◆ TASK OBJECTIVE
Copy every line in the entries below that contains the string "California". Matching is case-sensitive.

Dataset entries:
+===+

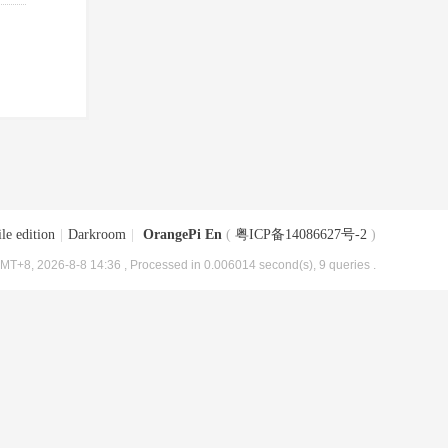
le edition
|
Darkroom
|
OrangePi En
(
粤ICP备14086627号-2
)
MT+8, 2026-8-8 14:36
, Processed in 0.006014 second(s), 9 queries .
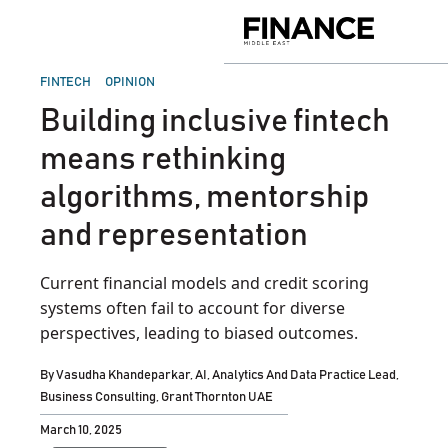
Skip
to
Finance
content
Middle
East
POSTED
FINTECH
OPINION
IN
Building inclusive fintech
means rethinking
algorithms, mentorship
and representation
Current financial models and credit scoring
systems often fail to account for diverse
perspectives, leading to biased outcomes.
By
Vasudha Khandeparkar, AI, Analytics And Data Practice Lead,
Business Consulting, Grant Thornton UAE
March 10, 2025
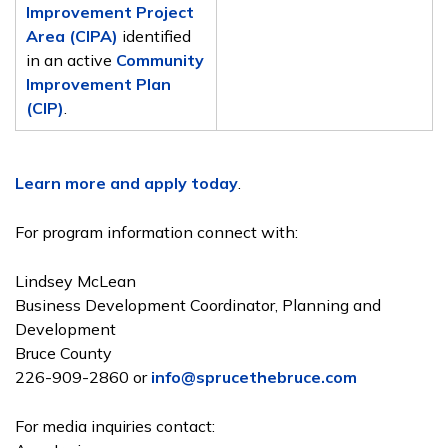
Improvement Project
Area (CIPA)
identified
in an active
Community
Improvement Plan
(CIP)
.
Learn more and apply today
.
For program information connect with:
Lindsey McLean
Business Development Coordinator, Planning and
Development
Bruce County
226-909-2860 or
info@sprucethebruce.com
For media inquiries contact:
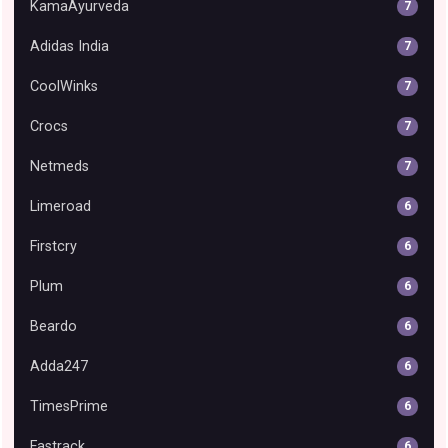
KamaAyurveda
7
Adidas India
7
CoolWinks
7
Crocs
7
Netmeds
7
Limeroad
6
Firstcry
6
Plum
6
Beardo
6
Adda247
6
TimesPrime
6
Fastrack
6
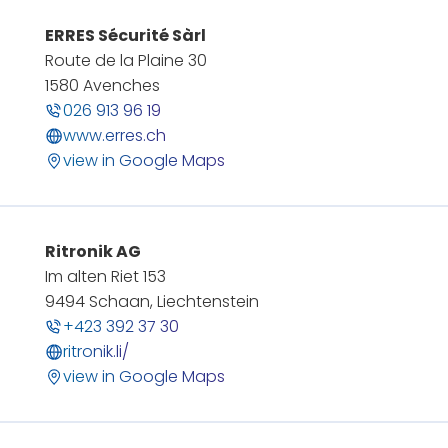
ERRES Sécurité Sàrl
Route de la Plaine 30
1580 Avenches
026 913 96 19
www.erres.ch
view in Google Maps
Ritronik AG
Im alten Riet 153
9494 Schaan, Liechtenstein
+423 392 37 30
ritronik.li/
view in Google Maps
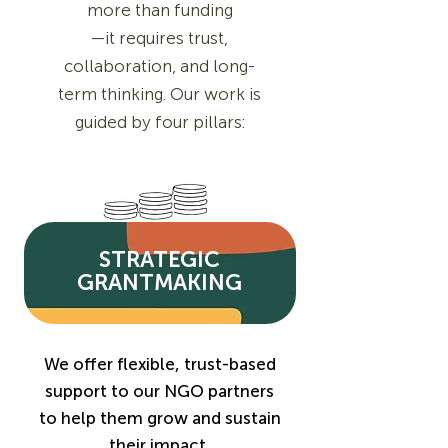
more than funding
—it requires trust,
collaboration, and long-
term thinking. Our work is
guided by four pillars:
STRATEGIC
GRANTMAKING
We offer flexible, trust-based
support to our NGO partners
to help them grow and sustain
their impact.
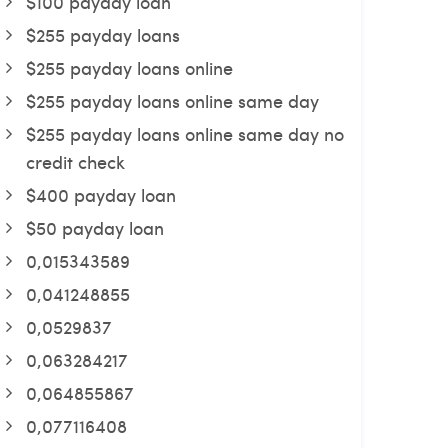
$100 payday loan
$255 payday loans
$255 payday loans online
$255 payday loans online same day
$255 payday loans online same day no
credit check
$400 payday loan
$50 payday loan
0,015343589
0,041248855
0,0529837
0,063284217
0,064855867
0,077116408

+===+

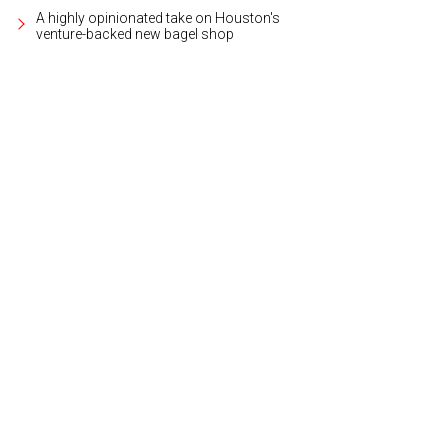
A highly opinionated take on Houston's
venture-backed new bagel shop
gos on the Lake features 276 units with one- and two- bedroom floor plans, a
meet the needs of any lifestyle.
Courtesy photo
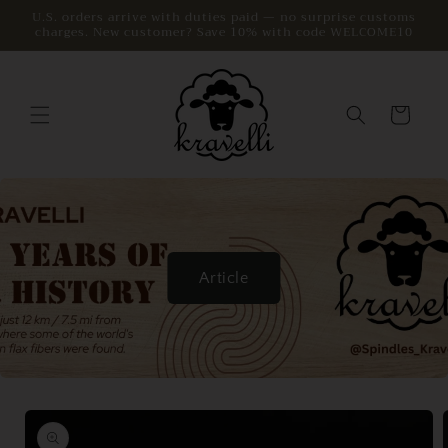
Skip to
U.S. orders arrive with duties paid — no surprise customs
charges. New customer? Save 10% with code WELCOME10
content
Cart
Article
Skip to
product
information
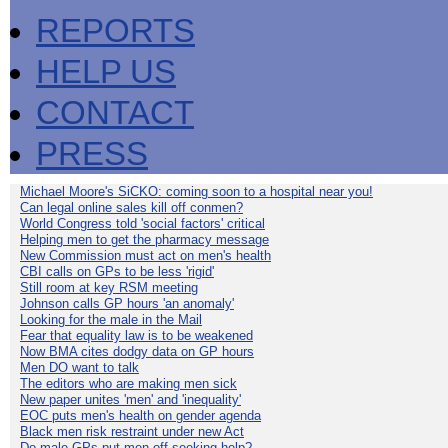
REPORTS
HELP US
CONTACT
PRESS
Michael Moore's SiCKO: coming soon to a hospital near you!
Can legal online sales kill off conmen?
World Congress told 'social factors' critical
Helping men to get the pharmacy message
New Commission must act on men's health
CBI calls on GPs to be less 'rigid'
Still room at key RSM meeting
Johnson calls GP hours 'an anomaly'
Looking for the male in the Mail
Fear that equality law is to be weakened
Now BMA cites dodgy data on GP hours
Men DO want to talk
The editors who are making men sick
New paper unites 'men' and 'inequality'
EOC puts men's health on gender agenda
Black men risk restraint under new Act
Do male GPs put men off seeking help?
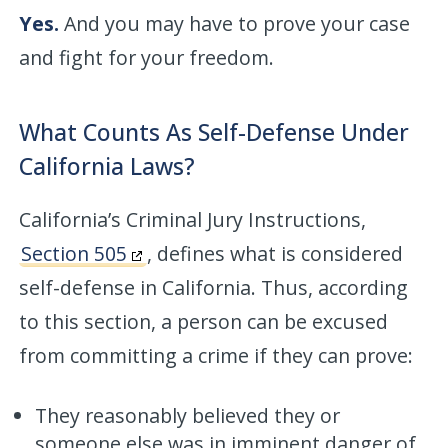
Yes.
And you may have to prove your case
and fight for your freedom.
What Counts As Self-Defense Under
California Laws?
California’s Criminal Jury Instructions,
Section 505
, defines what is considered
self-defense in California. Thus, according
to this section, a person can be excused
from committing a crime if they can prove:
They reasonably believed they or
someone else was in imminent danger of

+===+

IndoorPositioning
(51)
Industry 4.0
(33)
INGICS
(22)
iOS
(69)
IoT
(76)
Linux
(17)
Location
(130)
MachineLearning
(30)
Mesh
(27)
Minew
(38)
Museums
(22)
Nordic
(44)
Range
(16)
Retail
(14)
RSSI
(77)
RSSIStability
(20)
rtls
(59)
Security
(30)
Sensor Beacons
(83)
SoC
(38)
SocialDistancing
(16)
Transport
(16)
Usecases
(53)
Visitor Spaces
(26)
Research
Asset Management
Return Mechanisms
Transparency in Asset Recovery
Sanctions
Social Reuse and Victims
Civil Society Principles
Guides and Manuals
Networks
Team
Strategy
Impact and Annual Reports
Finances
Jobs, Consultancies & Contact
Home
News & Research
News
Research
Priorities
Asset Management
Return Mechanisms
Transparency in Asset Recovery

+===+

◆ WORKED SOLUTION
California Laws?
California’s Criminal Jury Instructions,
self-defense in California. Thus, according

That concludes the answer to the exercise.